During his father’s final battle, Harhai regularly was driving 210 miles in 3½ hours to and from Harrisburg, so he could visit his father — and continue serving as Monessen’s mayor, including attendance at council work sessions and voting meetings.
He also was involved at that time in the city’s centennial, which included an event each month sponsored by the city’s historical society.
“We raised all the money ourselves,” he said of the committee he was on organizing the events. “We put lights in the city park,” he recalled.
Ted Harhai said his first five years in Harrisburg were enjoyable, but the last 14 were more of a struggle. He introduced 12 bills in his first nine years, but his name was taken off of them.
So, “I decided to double down on constituent work,” Harhai said.
One bill to this day has Harhai’s name on it, amending the 1968 Coal Refuse Disposal Control Act to resolve disputes between property owners over the location of coal bed methane wells and access roads.
“It saved 10,000 jobs, 1,800 in the mines, plus 8,200 others,” Harhai said. “Had it not been for (the late state Sen.) J. Barry Stout and (then-state Rep. Camille) ‘Bud’ George it would have never passed.”
House Bill 1847 of 2009 was signed into law as Act No. 4 of 2010 by Gov. Tom Corbett on Feb. 1, 2010.
Before Ted Harhai began his state House tenure, he worked in the steel mills and as a Monessen police officer, was an investment banker and even had a shot at major league baseball.
“I had a tryout with the Pirates when I was 16,” Harhai recalled. “(But) they told me don’t do weights and don’t do other sports. I never went back.”
He lettered in four sports, baseball, basketball, track and football. As a senior in 1972, he recalled “beating out Joe Montana (then a junior at Ringgold) for all-conference quarterback.”
Harhai earned $18,000 working the Wheeling-Pittsburgh steel mill in Monessen in the summer before his senior year at CMU. He returned to the mill after graduating, worked for a year then was laid off, after which he became a police officer for two years.
A family friend, William Malinchak, a Monessen High School alumnus who made his mark with the Detroit Lions and Washington Redskins of the NFL, had this advice for Harhai: “You need to come to New York.”
That started Harhai on the investment banking route, first for six years on the trading desk of Merrill Lynch in New York, then for two years with Kemper Financial Services in Chicago, and later in New Jersey before coming home to the First National Bank of Herminie.
He also traveled the country for two years as a business consultant.
“I found the door still open to investment banking,” Harhai said, though now he’s working on his retirement investments.
Among the items still in a largely cleaned out Monessen office was a plaque honoring John Harhai’s years of service with the Monessen Public Library.

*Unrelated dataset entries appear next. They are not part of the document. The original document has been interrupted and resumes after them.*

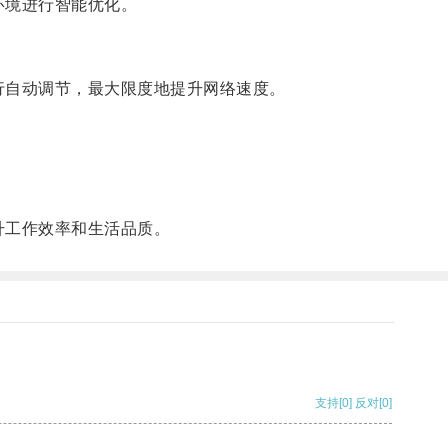
环境进行智能优化。
行自动调节，最大限度地提升网络速度。
升工作效率和生活品质。
支持
[0]
反对
[0]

“He was tough but he was fair,” John’s youngest son recalled.
John’s widow, Dolores Harhai, has seen all that, too. Ted Harhai said his mother will turn 93 on Dec. 29.
“As my dad said, ‘Work hard, do the right thing and care. And if you lose sight of any one of those three, you’ll be cheating the people and, more importantly, you’ll be cheating yourself,’” he said.